“Buongiorno, la saluto, sono educato e timido, timidissimo; che vuole, non ci ho mai capito molto, sono timido, ma senza soggezione, e mi diverto. Arrivo all’improvviso come nel cinema, in un montaggio rapido, e rido, rido sempre. Alle mie spalle i millenni non sono trascorsi, oppure sono passati a mucchi di giorni tutti uguali, quasi fossero sempre il primo giorno. Non ho la Storia che mi bracca, che mi pronuncia come uno può dire una parola bella e pronta. Tuttavia non soffro dubbi ed incertezze. Momento! qualche dubbio mi viene ogni tanto, raramente, e tremo; ma cose così, che afferro con la mano, che tengo sott’occhio. Cose cui do un calcio alla sera.”
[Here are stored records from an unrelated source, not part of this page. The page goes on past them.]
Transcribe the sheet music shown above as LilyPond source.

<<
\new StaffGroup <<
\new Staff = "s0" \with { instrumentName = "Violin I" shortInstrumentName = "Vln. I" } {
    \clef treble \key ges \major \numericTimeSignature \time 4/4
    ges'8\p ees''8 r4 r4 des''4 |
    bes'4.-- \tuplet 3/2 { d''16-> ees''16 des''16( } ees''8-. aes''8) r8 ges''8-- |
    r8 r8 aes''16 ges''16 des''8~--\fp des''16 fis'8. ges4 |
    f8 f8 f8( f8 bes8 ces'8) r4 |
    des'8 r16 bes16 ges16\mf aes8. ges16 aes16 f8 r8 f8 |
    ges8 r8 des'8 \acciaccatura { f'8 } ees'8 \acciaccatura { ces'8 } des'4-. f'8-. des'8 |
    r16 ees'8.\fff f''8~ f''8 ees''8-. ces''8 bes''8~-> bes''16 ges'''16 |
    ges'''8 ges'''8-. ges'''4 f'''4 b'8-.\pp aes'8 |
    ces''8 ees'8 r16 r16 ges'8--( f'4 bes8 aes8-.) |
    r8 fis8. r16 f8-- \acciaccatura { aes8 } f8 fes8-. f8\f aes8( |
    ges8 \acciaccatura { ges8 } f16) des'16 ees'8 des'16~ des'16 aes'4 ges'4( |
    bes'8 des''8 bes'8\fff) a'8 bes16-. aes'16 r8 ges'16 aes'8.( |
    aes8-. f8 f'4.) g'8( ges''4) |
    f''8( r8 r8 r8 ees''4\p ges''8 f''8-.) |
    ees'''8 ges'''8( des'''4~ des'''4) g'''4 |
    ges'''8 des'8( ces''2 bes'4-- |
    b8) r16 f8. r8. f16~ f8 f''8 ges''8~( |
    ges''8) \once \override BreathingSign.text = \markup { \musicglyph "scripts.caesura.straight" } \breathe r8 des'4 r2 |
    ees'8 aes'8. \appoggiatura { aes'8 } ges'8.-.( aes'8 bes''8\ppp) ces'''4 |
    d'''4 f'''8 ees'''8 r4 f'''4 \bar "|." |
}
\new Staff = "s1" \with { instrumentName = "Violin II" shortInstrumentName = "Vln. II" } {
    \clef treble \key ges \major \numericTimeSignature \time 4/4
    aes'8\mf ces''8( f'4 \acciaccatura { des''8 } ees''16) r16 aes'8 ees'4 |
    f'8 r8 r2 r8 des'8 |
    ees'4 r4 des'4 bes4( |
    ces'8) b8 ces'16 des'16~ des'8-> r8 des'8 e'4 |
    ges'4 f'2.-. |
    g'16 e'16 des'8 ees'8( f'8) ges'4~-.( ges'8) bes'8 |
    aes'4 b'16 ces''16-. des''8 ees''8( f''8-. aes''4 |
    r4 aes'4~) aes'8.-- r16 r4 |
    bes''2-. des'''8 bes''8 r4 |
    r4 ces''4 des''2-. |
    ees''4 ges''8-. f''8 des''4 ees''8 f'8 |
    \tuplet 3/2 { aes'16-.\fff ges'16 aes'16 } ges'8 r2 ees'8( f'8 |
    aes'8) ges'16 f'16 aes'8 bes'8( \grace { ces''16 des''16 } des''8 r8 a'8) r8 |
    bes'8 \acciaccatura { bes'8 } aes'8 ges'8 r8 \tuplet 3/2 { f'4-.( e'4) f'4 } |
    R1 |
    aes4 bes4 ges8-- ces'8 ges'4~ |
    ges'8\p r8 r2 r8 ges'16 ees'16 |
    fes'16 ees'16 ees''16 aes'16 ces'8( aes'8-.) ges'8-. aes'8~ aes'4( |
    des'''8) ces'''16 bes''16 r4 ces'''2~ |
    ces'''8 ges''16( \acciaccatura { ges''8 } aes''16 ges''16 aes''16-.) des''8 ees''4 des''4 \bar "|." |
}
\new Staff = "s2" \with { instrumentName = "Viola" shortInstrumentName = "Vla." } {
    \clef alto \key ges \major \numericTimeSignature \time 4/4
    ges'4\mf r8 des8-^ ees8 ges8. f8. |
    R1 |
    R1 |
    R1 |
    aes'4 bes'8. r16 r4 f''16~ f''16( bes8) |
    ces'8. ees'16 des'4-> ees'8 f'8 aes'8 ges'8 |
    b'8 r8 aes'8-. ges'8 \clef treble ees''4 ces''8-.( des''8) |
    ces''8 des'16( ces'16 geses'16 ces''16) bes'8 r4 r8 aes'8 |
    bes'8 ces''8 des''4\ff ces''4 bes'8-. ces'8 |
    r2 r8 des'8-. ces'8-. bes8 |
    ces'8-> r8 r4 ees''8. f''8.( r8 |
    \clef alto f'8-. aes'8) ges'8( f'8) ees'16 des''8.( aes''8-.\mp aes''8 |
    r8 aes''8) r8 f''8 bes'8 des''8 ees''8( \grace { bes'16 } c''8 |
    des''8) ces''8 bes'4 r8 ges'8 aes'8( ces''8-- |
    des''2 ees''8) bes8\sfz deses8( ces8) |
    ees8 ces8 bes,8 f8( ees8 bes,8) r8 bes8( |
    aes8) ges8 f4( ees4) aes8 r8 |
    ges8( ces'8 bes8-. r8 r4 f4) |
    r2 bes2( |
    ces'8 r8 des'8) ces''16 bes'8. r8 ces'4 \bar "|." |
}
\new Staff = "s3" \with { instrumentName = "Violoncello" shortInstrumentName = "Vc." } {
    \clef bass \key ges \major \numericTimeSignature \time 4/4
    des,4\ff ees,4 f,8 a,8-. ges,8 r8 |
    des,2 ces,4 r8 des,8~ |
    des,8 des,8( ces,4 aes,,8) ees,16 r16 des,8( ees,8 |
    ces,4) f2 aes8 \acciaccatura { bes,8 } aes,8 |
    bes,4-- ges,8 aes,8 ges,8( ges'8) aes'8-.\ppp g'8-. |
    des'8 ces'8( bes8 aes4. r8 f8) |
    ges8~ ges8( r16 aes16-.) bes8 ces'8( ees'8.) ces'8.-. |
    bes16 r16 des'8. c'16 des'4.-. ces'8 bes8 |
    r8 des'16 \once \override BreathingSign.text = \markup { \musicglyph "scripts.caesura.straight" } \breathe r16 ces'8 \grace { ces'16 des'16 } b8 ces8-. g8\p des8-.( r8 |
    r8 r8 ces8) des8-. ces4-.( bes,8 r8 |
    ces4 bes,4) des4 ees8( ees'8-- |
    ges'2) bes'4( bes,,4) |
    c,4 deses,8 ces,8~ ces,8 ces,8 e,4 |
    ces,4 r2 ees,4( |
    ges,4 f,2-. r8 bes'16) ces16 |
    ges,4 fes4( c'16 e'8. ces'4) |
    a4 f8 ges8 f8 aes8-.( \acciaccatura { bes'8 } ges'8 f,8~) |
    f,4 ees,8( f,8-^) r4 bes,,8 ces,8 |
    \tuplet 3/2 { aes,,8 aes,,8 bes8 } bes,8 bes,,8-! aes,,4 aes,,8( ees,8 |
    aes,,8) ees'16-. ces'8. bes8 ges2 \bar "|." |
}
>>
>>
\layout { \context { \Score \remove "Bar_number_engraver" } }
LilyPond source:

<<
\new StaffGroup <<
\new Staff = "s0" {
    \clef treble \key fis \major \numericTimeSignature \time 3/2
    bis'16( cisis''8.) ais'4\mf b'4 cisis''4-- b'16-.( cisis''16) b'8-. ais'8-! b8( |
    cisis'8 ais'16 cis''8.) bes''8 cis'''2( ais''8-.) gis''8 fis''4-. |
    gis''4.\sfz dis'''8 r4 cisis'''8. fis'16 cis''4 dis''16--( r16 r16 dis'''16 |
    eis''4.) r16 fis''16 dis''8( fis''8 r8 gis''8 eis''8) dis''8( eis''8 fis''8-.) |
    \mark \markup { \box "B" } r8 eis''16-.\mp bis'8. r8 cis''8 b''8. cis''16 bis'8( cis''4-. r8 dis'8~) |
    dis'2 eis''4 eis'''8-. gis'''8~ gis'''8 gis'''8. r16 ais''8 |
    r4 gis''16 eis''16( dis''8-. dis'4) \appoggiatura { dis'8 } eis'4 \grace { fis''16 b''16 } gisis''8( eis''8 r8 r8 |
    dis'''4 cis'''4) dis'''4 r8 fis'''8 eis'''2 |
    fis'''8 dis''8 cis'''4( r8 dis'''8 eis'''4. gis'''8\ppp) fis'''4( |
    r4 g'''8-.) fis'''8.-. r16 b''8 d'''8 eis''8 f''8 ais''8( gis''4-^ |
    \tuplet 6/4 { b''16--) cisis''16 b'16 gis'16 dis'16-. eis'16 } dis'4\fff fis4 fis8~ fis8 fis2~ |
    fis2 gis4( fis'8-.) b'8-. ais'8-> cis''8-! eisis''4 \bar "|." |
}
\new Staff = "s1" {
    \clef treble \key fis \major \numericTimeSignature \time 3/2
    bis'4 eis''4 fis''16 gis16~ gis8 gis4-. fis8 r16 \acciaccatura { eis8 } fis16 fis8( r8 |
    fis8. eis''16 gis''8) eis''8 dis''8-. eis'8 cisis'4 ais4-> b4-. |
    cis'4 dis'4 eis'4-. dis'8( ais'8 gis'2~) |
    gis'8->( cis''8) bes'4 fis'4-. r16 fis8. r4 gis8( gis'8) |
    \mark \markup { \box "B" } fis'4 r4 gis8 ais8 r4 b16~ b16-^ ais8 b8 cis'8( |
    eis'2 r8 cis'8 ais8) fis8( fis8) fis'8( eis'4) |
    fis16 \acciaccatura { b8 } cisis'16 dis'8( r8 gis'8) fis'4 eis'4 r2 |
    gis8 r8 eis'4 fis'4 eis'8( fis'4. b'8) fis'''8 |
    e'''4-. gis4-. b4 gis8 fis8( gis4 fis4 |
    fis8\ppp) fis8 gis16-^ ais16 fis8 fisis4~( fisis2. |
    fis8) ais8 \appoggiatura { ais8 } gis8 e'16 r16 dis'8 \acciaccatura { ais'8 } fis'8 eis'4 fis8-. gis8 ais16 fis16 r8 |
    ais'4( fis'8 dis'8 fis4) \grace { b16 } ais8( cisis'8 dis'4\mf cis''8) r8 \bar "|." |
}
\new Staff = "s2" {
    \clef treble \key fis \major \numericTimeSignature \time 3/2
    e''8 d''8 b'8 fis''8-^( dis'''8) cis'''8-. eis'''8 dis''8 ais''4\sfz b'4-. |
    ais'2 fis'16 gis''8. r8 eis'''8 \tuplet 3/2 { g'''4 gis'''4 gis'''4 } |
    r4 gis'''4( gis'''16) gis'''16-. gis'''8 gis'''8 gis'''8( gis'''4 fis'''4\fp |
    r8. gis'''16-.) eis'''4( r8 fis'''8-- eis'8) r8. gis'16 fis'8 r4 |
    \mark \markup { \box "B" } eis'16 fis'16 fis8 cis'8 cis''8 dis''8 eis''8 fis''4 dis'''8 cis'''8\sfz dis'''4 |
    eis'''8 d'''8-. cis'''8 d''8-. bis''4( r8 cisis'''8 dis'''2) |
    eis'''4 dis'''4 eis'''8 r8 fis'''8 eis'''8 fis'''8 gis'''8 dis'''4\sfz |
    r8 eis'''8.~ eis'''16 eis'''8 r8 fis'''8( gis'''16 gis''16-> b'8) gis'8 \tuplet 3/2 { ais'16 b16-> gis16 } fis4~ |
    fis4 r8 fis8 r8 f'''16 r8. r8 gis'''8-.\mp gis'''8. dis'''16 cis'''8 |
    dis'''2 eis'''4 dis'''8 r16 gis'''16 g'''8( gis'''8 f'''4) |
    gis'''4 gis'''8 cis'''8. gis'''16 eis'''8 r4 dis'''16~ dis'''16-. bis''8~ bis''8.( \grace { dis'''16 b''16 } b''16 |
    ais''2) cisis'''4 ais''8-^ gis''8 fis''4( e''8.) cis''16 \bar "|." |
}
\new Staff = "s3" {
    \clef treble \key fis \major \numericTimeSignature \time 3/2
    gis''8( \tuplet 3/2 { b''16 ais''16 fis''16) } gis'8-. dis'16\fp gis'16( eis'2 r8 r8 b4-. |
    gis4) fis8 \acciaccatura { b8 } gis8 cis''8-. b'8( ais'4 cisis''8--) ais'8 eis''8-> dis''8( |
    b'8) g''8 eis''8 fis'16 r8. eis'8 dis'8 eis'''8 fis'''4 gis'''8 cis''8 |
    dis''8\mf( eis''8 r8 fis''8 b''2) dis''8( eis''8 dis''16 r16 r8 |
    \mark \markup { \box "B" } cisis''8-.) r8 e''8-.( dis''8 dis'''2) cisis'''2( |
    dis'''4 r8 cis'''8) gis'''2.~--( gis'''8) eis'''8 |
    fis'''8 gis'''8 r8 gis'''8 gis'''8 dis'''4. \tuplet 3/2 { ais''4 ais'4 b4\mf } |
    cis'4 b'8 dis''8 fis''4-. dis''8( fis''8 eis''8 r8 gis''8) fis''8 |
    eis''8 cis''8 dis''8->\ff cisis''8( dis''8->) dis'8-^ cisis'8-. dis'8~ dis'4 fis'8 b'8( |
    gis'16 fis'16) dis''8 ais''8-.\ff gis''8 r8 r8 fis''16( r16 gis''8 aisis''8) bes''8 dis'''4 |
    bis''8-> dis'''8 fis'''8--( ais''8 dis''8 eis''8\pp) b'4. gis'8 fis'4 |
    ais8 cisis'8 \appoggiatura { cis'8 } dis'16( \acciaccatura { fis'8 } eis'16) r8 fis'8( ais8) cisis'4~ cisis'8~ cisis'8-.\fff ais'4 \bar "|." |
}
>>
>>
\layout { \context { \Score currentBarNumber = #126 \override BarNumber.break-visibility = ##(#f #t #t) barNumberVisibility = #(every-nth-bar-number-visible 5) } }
“Lei, signora, sta lì, mi scruta, mi fissa. Perché io sono qui? mi vede? mi sposto, anch’io la guardo. Perché sono qui? o meglio, perché di tanto in tanto appaio? questa è la parola giusta: ‘apparire’, ancora meglio ‘fare un’apparizione’, fare il miracolo. A via Marco Decumio dal mio amico carrozziere porto l’utilitaria; così, anche se è tutto a posto, giusto per parlare col mio amico carrozziere. Una ragazza: forse nemmeno mi conosce, facciamoci un selfie, mettiamoci così, viene bene, mi vengono tutti bene, i selfie. Prendo la frutta al mercato Tuscolano III, su e giù per la Tuscolana mi fermo alle vetrine, passeggio a via Lemonia, compro i detersivi da Cossuto, porto i nipoti al Parco degli Acquedotti. Sono una persona buona io, educata, operosa, tengo alla famiglia, faccio tutto.”
“Scanso il lavoro, baro alla mensa dei monaci, rubo dalla cassa del padrone, sperpero al gioco, nelle feste, con le donne, ed ogni volta mi stanano e fuggo, corro, quanto corro, a scatti per i vicoli di Canterbury. Pier Paolo l’aveva capito. Davoli Ninetto dal Borghetto Prenestino lo manda Dio o il Diavolo, non gli uomini. Ogni bene e ogni male dallo sguardo, dalle mani, è uno zampillo che sgorga da una corrente sotterranea di stupore, spontanea e sconosciuta, una meraviglia senza un peso, senza una causa e senza un fine.”